Topps Tiles posted a 6% increase in sales over the quarter ended December 27, as it built on strong trading in the same period of last year.
Commenting on the performance, Topps Tiles chief executive Matthew Williams said: “I am delighted to report an encouraging start to our financial year with like-for-like sales growth of 6% in the first quarter.

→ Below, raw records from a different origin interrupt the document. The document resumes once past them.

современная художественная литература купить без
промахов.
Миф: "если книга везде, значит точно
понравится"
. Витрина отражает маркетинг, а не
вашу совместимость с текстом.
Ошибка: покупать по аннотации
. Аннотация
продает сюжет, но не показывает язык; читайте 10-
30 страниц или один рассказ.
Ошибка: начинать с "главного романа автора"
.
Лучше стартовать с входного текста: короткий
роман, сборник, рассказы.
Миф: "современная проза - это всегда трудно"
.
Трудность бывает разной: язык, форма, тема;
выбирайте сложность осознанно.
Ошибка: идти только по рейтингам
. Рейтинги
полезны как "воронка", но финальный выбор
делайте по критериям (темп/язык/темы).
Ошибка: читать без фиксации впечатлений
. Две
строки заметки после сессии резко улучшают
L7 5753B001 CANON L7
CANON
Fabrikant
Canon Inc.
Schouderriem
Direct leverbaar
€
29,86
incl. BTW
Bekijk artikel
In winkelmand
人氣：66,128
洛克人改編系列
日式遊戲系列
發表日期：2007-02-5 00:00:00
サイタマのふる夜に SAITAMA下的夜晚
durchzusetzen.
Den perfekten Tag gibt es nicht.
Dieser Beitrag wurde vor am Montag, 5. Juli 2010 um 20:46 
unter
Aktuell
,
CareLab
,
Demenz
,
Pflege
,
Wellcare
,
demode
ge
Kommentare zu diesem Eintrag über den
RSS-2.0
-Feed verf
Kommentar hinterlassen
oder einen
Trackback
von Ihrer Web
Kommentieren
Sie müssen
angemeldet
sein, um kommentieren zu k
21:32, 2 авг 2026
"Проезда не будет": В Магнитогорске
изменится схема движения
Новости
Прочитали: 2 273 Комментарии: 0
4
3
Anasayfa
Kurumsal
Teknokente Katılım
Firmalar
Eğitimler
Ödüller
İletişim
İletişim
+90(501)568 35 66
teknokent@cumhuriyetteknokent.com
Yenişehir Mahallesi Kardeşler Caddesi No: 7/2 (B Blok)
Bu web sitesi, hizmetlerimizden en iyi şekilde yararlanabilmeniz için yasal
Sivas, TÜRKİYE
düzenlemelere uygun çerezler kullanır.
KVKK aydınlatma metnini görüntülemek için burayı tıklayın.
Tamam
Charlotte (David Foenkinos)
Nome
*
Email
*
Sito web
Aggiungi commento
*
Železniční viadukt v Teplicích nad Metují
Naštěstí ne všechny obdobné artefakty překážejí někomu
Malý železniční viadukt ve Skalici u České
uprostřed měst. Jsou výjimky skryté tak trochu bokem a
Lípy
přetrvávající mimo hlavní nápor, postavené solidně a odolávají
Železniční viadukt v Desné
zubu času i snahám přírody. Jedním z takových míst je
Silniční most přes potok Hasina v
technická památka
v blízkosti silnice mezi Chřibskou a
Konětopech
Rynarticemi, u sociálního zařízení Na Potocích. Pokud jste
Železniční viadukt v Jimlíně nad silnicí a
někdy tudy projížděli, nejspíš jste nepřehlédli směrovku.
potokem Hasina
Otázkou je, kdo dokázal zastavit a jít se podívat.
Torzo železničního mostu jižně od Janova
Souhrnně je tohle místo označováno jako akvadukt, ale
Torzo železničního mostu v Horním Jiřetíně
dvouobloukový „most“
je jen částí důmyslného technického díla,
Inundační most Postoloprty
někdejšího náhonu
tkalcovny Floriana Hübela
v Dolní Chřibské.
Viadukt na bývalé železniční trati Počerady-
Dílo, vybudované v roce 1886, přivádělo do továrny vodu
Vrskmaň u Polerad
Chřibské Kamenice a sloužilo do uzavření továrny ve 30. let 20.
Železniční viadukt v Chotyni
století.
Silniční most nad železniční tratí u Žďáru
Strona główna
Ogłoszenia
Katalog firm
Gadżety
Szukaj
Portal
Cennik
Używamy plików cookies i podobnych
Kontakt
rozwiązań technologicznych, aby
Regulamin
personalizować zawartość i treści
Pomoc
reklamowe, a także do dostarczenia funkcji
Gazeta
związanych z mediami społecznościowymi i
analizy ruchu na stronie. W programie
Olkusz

This is particularly pleasing as it builds on our strong sales growth in the corresponding period in the prior year.
“We are confident that our plan for 2015 will see us further extend the appeal of the Topps brand and move closer to our strategic goal of taking a one third share of the domestic tile market.”
Peel Hunt analyst John Stevenson described the result as a “great performance against tough and accelerating comparatives”.
Stevenson said the debate now is about the scale of potential upgrades for the first half rather than whether the retailer will beat current expectations of £205m in sales and EBITDA of £25.7m over the year ending September 30.
“He warned that the scale of the upgrade will depend on the degree of potential pre-election disruption to home-related spending.
“If we see limited pre-election effects, then the likely outcome for FY2015 will see profit expectations exceed £20m, moving EBIT margins above10% for the first time since 2011.
“Over the medium term, we look for EBIT margins to recover to 15%, reflecting the group’s dominant market share and rising sales performance,” said Stevenson.